According to Bury and Bolton law firm Clough & Willis many businesses in the North West are still confused over the furlough process despite it being introduced by the government over two months ago and it being extended until October.

The findings came after the firm received extensive feedback from companies in the region which access Employers Advantage – its employment law and HR service – and from the increasing number of enquiries from other employers which have contacted the team for advice. 

The issues now causing the most concern are around how the extension to the Coronavirus Job Retention Scheme will work in practice – especially the recent announcement that there will be greater flexibility to allow some workers to return part-time initially; and whether workers can use, or should be made to use, their holiday entitlements whilst furloughed.

Businesses are also worried about the lack of clear and concise guidance around what health and safety measures need to be put in place once employees do start to return to work; whilst distressed companies fear that that once the furlough scheme ends they will need to make redundancies and are seeking advice  on redundancy planning and procedure which if handled incorrectly could lead to a surge in tribunal claims.

Chris Macwilliam (pictured) , partner and head of the employment team at Clough & Willis, said: “There’s no doubt the launch of the CJRS has helped millions of people, and its recent extension was almost universally welcomed.
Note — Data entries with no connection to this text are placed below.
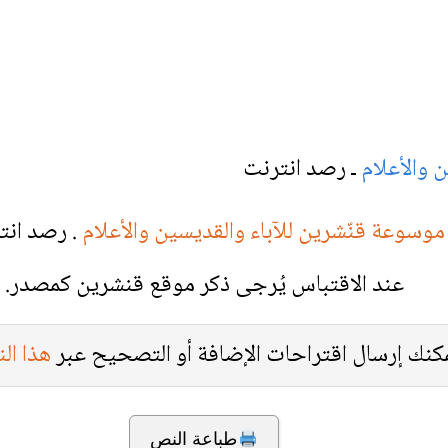
 والأعلام
ـ رصد انترنت
موسوعة قنّشرين للآباء والقديسين والأعلام
. رصد انت
عند الاقتباس يُرجى ذكر موقع قنشرين كمصدر.
كنك إرسال اقتراحات الإضافة أو التصحيح عبر
هذا ال
طباعة النص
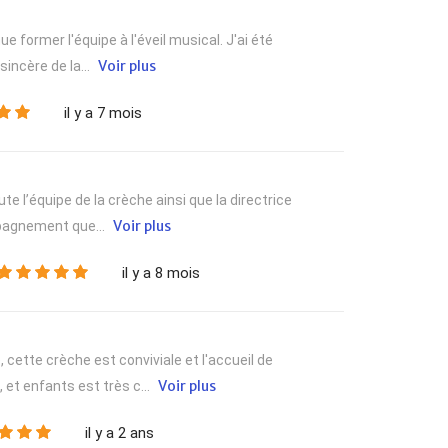
e former l'équipe à l'éveil musical. J'ai été
Voir plus
sincère de la...
il y a 7 mois
te l’équipe de la crèche ainsi que la directrice
Voir plus
mpagnement que...
il y a 8 mois
 cette crèche est conviviale et l'accueil de
Voir plus
et enfants est très c...
il y a 2 ans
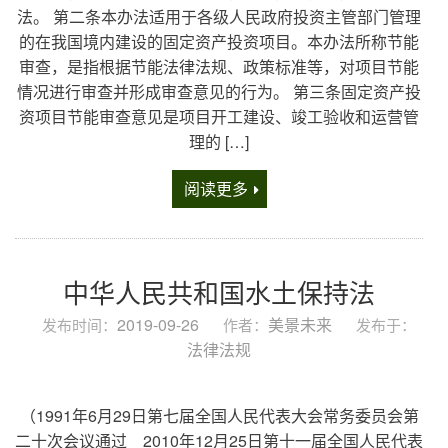
法。 第二条本办法适用于各级人民政府投资主管部门管理
的在我国境内建设的固定资产投资项目。本办法所称节能
审查，是指根据节能法律法规、政策标准等，对项目节能
情况进行审查并形成审查意见的行为。 第三条固定资产投
资项目节能审查意见是项目开工建设、竣工验收和运营管
理的 […]
阅读更多
中华人民共和国水土保持法
2019-09-26
美景未来
发布时间：
作者：
发布于：
法律法规
（1991年6月29日第七届全国人民代表大会常务委员会第
二十次会议通过 2010年12月25日第十一届全国人民代表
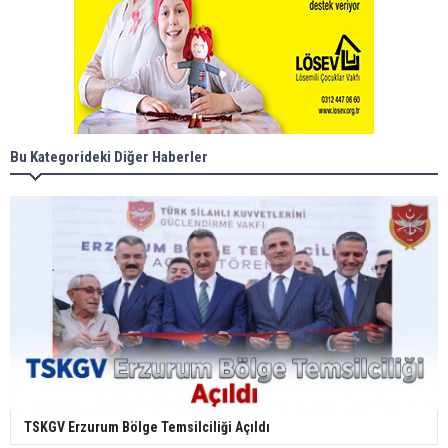
Bu Kategorideki Diğer Haberler
TSKGV Erzurum Bölge Temsilciliği Açıldı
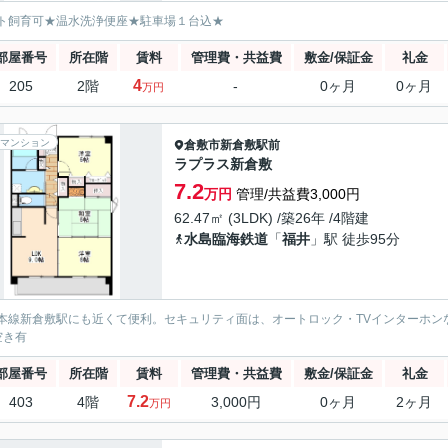
ト飼育可★温水洗浄便座★駐車場１台込★
部屋番号
所在階
賃料
管理費・共益費
敷金/保証金
礼金
4
205
2階
-
0ヶ月
0ヶ月
万円
マンション
倉敷市
新倉敷駅前
ラプラス新倉敷
7.2
万円
管理/共益費3,000円
62.47㎡ (3LDK) /築26年 /4階建
水島臨海鉄道
「
福井
」駅 徒歩95分
本線新倉敷駅にも近くて便利。セキュリティ面は、オートロック・TVインターホン
空き有
部屋番号
所在階
賃料
管理費・共益費
敷金/保証金
礼金
7.2
403
4階
3,000円
0ヶ月
2ヶ月
万円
However, the government must act quickly and give firms clarity on a number of the core issues that our research has highlighted.

Chris added: Business have been battered and what they need now is the detail so they can effectively plan their strategies for the next six to 12 months. I’m sure we’ll see an increase in redundancies and job losses over the coming year which will be sad, but the government must do more to work with industry if we want to keep those numbers to a minimum.

Chris concluded: A continued lack of practical information will drive even more uncertainty and that’s a damaging combination, so I would urge the government to listen to the genuine concerns of business owners and give them the reassurance and clarity they so desperately need.”